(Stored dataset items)
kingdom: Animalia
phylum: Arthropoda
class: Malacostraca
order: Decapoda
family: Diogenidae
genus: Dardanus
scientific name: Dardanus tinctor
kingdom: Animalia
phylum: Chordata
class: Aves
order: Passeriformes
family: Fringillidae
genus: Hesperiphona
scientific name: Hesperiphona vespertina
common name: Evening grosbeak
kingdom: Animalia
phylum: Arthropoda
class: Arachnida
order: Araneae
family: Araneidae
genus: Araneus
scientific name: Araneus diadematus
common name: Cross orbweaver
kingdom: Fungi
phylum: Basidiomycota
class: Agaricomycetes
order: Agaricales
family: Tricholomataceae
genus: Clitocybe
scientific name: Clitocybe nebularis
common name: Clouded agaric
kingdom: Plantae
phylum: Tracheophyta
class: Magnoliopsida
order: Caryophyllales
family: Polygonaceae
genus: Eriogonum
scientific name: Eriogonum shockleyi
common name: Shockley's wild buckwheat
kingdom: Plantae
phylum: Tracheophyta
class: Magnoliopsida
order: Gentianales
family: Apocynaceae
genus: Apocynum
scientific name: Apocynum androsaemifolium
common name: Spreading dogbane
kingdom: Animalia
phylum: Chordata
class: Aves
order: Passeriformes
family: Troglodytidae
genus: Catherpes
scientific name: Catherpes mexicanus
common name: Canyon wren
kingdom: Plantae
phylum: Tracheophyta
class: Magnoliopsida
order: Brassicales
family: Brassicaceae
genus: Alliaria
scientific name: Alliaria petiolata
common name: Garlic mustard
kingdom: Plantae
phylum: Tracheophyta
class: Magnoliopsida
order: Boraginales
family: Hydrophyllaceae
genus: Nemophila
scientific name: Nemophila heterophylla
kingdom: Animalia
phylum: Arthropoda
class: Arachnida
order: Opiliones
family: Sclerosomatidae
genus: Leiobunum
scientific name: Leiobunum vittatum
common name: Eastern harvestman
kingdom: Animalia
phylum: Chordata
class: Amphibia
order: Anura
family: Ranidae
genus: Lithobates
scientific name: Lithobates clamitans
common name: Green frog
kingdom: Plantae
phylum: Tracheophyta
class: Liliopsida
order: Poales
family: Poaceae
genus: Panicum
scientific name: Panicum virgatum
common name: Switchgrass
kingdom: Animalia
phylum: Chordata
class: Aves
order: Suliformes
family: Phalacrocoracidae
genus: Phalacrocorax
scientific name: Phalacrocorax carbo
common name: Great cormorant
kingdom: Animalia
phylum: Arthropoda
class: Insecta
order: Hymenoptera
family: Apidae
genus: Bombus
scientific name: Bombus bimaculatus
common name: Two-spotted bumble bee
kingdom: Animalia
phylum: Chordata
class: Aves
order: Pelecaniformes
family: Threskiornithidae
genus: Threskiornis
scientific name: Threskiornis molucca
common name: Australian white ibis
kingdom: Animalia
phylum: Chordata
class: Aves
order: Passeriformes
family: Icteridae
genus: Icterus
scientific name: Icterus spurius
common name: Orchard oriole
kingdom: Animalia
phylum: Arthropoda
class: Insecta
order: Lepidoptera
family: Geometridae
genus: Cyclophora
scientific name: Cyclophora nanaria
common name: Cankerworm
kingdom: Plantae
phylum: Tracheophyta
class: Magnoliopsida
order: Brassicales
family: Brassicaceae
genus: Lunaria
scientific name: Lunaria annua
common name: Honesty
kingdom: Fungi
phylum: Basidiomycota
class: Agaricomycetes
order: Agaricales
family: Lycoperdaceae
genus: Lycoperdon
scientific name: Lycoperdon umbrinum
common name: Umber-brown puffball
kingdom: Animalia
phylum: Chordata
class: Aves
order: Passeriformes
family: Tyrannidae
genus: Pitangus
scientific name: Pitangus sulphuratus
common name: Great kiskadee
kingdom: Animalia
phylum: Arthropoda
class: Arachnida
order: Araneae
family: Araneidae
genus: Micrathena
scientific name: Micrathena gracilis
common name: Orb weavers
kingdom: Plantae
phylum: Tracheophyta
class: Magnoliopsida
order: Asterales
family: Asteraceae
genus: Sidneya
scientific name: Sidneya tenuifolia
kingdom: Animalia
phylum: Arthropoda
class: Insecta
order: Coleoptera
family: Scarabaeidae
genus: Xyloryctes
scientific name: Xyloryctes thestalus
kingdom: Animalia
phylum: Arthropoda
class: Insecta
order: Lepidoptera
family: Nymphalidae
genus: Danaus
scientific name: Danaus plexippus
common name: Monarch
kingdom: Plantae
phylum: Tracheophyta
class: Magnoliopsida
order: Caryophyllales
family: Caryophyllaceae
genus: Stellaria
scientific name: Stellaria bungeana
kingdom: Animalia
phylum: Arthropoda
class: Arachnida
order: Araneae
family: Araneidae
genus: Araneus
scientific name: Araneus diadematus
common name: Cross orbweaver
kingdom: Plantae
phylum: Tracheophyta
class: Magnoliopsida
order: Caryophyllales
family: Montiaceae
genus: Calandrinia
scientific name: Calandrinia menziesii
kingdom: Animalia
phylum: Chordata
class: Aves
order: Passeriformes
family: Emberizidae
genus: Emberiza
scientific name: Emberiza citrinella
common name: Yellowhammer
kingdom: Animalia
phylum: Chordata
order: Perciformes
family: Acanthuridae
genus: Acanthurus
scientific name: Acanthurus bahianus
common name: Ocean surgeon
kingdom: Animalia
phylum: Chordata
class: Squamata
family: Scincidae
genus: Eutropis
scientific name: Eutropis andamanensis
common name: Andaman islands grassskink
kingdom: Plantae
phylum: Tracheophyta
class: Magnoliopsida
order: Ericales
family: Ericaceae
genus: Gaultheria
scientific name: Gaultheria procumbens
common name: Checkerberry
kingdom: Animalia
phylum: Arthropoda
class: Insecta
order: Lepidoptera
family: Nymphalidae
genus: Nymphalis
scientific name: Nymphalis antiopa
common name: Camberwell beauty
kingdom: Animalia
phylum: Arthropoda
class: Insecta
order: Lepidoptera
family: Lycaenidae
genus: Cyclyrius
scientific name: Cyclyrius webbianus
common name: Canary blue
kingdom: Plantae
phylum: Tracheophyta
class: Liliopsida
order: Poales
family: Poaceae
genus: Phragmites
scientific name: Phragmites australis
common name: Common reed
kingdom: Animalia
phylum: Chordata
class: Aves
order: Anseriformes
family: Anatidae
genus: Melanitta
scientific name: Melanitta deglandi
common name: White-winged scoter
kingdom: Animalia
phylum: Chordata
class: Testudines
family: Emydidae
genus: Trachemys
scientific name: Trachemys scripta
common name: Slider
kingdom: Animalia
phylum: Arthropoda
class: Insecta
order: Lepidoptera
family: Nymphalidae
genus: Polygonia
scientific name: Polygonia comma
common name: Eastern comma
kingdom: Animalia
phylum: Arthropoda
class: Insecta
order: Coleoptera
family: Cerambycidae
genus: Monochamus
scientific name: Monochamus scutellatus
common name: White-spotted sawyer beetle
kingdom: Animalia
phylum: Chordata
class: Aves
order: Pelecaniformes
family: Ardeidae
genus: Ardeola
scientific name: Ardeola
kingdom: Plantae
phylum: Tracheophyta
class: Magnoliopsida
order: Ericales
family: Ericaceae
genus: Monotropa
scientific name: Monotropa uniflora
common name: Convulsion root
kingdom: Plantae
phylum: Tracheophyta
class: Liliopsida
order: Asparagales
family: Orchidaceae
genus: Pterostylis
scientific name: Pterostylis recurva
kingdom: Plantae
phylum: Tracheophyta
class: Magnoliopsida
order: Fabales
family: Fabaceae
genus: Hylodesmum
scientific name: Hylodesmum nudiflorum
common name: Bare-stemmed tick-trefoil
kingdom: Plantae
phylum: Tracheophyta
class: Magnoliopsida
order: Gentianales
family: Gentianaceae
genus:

_PROBLEM STATEMENT_
Repeat the data from its first line through the line containing "genus: Panicum", including both of those lines and leaving every line unchanged.

_RESPONSE FOR THIS EXERCISE_
kingdom: Animalia
phylum: Arthropoda
class: Malacostraca
order: Decapoda
family: Diogenidae
genus: Dardanus
scientific name: Dardanus tinctor
kingdom: Animalia
phylum: Chordata
class: Aves
order: Passeriformes
family: Fringillidae
genus: Hesperiphona
scientific name: Hesperiphona vespertina
common name: Evening grosbeak
kingdom: Animalia
phylum: Arthropoda
class: Arachnida
order: Araneae
family: Araneidae
genus: Araneus
scientific name: Araneus diadematus
common name: Cross orbweaver
kingdom: Fungi
phylum: Basidiomycota
class: Agaricomycetes
order: Agaricales
family: Tricholomataceae
genus: Clitocybe
scientific name: Clitocybe nebularis
common name: Clouded agaric
kingdom: Plantae
phylum: Tracheophyta
class: Magnoliopsida
order: Caryophyllales
family: Polygonaceae
genus: Eriogonum
scientific name: Eriogonum shockleyi
common name: Shockley's wild buckwheat
kingdom: Plantae
phylum: Tracheophyta
class: Magnoliopsida
order: Gentianales
family: Apocynaceae
genus: Apocynum
scientific name: Apocynum androsaemifolium
common name: Spreading dogbane
kingdom: Animalia
phylum: Chordata
class: Aves
order: Passeriformes
family: Troglodytidae
genus: Catherpes
scientific name: Catherpes mexicanus
common name: Canyon wren
kingdom: Plantae
phylum: Tracheophyta
class: Magnoliopsida
order: Brassicales
family: Brassicaceae
genus: Alliaria
scientific name: Alliaria petiolata
common name: Garlic mustard
kingdom: Plantae
phylum: Tracheophyta
class: Magnoliopsida
order: Boraginales
family: Hydrophyllaceae
genus: Nemophila
scientific name: Nemophila heterophylla
kingdom: Animalia
phylum: Arthropoda
class: Arachnida
order: Opiliones
family: Sclerosomatidae
genus: Leiobunum
scientific name: Leiobunum vittatum
common name: Eastern harvestman
kingdom: Animalia
phylum: Chordata
class: Amphibia
order: Anura
family: Ranidae
genus: Lithobates
scientific name: Lithobates clamitans
common name: Green frog
kingdom: Plantae
phylum: Tracheophyta
class: Liliopsida
order: Poales
family: Poaceae
genus: Panicum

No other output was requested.